Calming August makes all waters a player

Guide Glenn Ging  along with other Matagorda captains caught and released big trout in the surf and in the bays last week. (Bink Grimes photo)

Calming August makes all waters a player


August is here, and traditionally with it comes lots of calm days, perfect weather to get on all the trout roaming the surf. Topwaters like pink and bone She Dogs and red/white Top Dogs were crushed in the first gut at first light, then were hammered later in the day as the tide fell and fish staged along the edge of the second sandbar and gut.

Large shrimp and scores of pogies and mullet were right on beach and the big trout shadowed the rafts of bait. If you saw a shrimp bound to the surface a precise cast netted a surf-runner every time. There is no reason the same results won’t resume on the next calm, green tide.

Tides are low so we have been working winter, low-tide spots this week. In East Matagorda Bay the cuts and guts along the north shoreline have held good trout all week. The bay has been off-colored from southwest winds but the water in the ICW has remained green. When you get a green incoming tide from the ditch those trout ride it to the bay. We have been intercepting them with plastics like Lil’ Johns and Bass Assassin Sea Shad in red shad, chicken on a chain and glow/chartreuse colors. Those fish stage in the cooler 15-20 feet of water in the ICW and flood the flats right behind all the shad and shrimp rushing in the bay with the tide.
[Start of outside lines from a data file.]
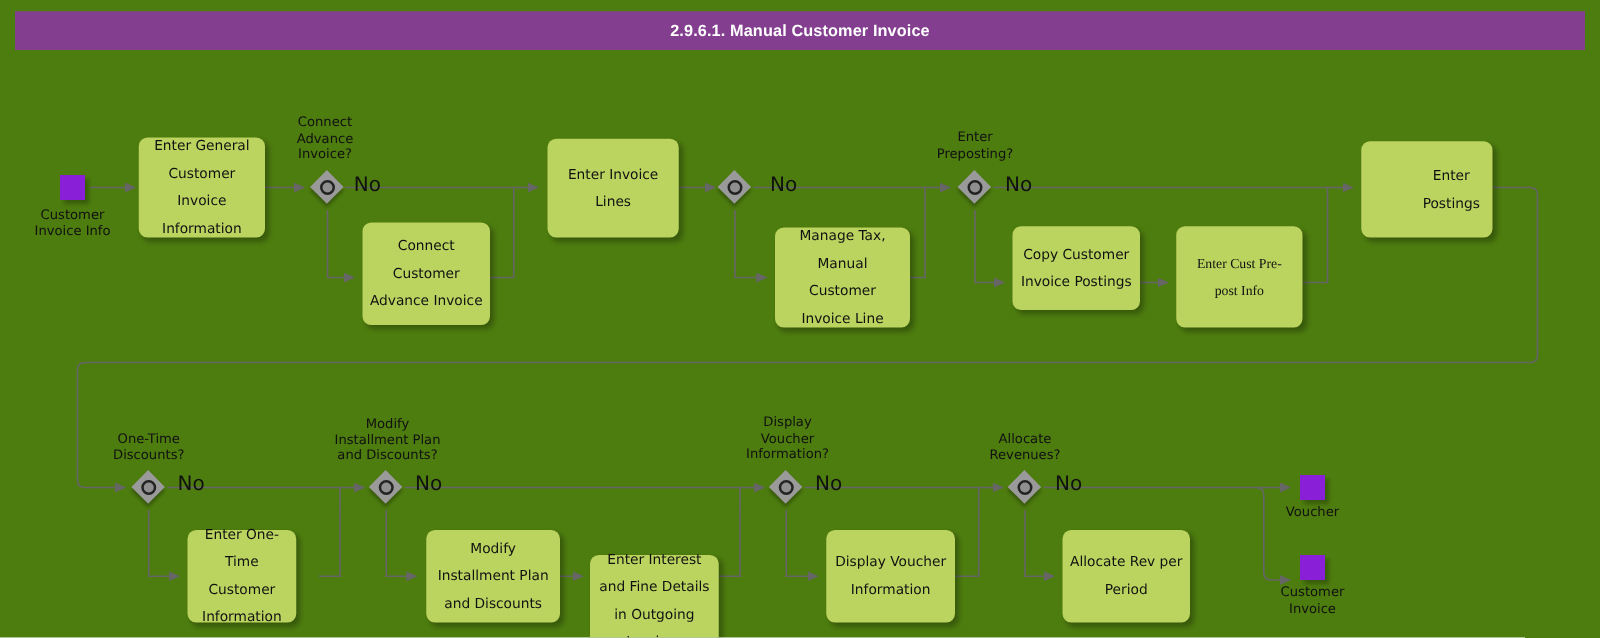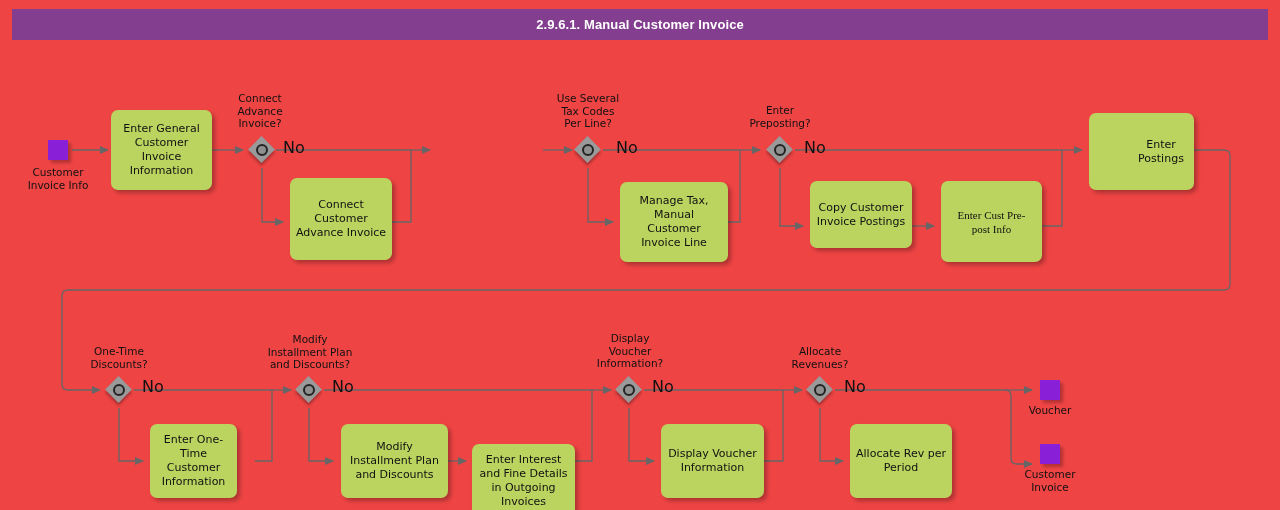"2.9.6.1. Manual Customer Invoice" #canvas { background: #ef4444 -> #4d7c0f }
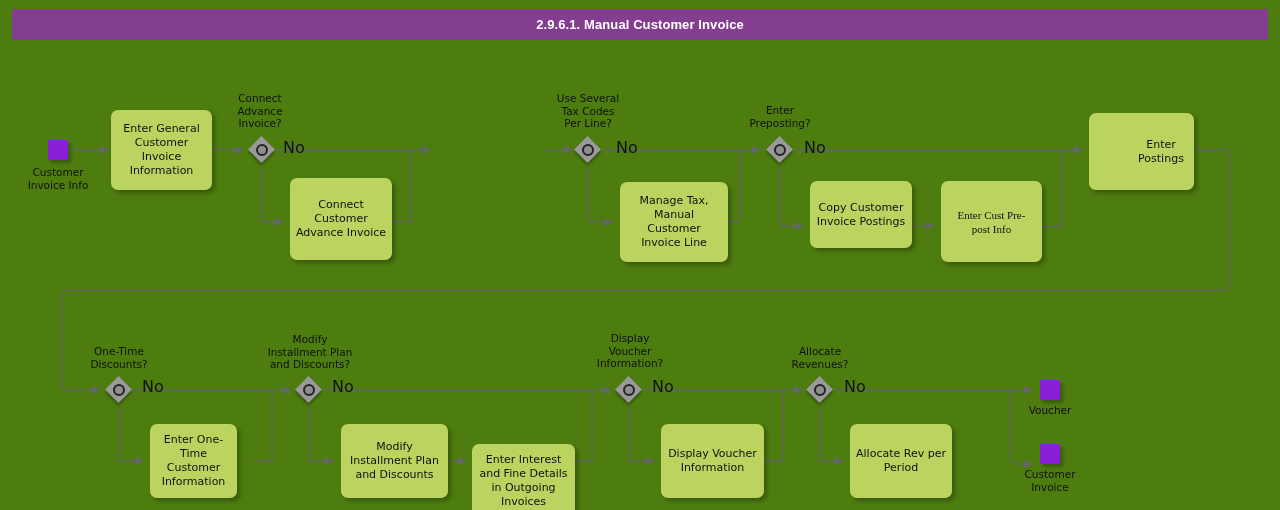"Use Several" div.gw-label { html: <div>Use Several Tax Codes Per Line?</div> -> none }
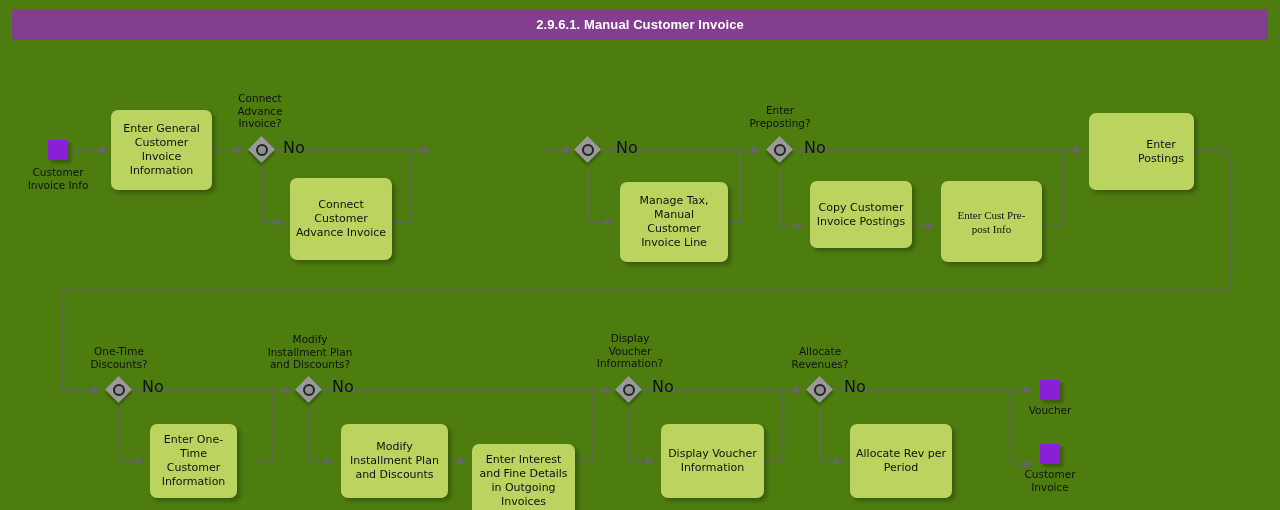"Enter General" .task { line-height: 14px -> 22px }
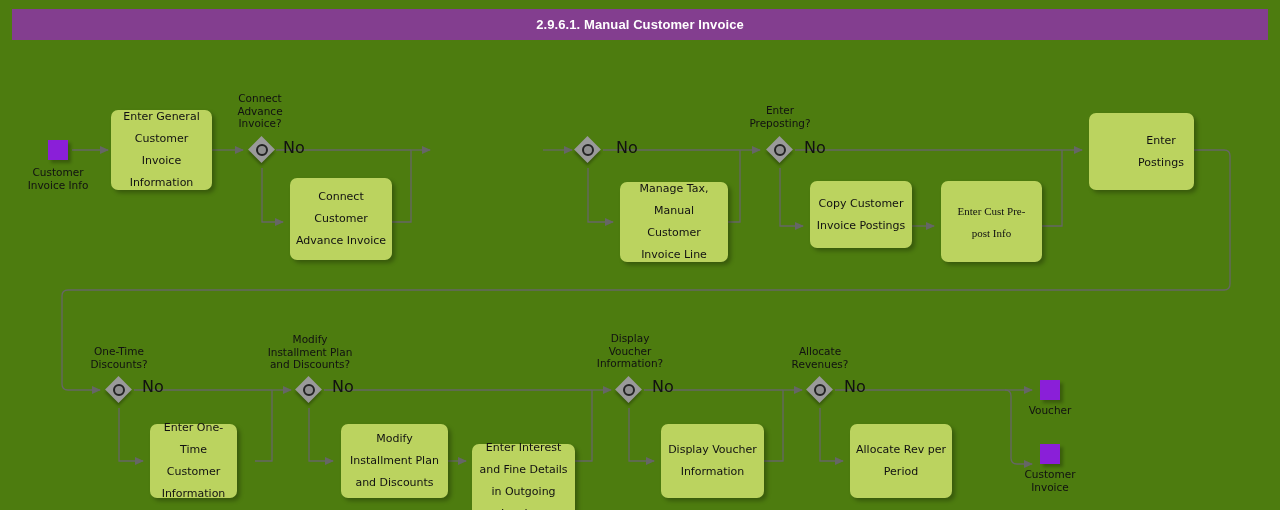"Enter Invoice" div.task { html: none -> <div>Enter Invoice Lines</div> }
In Freeport, the jetty has been the best bet for a bite on live shrimp. Many of the bays around the area are two feet below normal so the mouths of bayous leading to San Luis Pass have held lots of trout on live shrimp and soft plastics. Basically, with low tides, work all your favorite winter haunts.

In Port Aransas, the surf has been flat and green to the beach. Topwaters have been good in the first gut. Live-baiters have tossed croakers and finger mullet.

With tides the lowest of the summer the redfish are in the same spots they frequent in winter.

Good catches have come from Mitchell’s Cut in Sargent while tossing pogies. Anglers are catching pogies with a cast net and fishing them whole or cutting them up on a Carolina-rigged Kahle hook. 

The same is playing out at the Matagorda jetty. The incoming tide has been best and there are lots of slot-sized reds along with bull reds roaming the rocks. Large table shrimp will get it done as well but I would rather use a pogie and keep the table shrimp for the fryer or grill.

The north shoreline of East Matagorda Bay is holding reds as well. There are reefs separating the ICW and the bay and most boats are Power-poling down along the edge of the drop between the deep water of the channel and the reef and waiting for the reds to show.

Schools of reds are circling the middle of the bay because there is not enough water on the shorelines. The same areas we drift for trout are holding redfish on live shrimp or Gulps under a Mid-Coast popping cork. The problem has been off-colored water. Many anglers have pinched the shrimp to exude more scent and that has help reds find the bait in dirty water. It’s all about making long casts, long drifts and really popping the cork to get attention in stained water.

This week along with most of August traditionally calls for light winds, which makes the Gulf, beach and bays all players for consistent catches.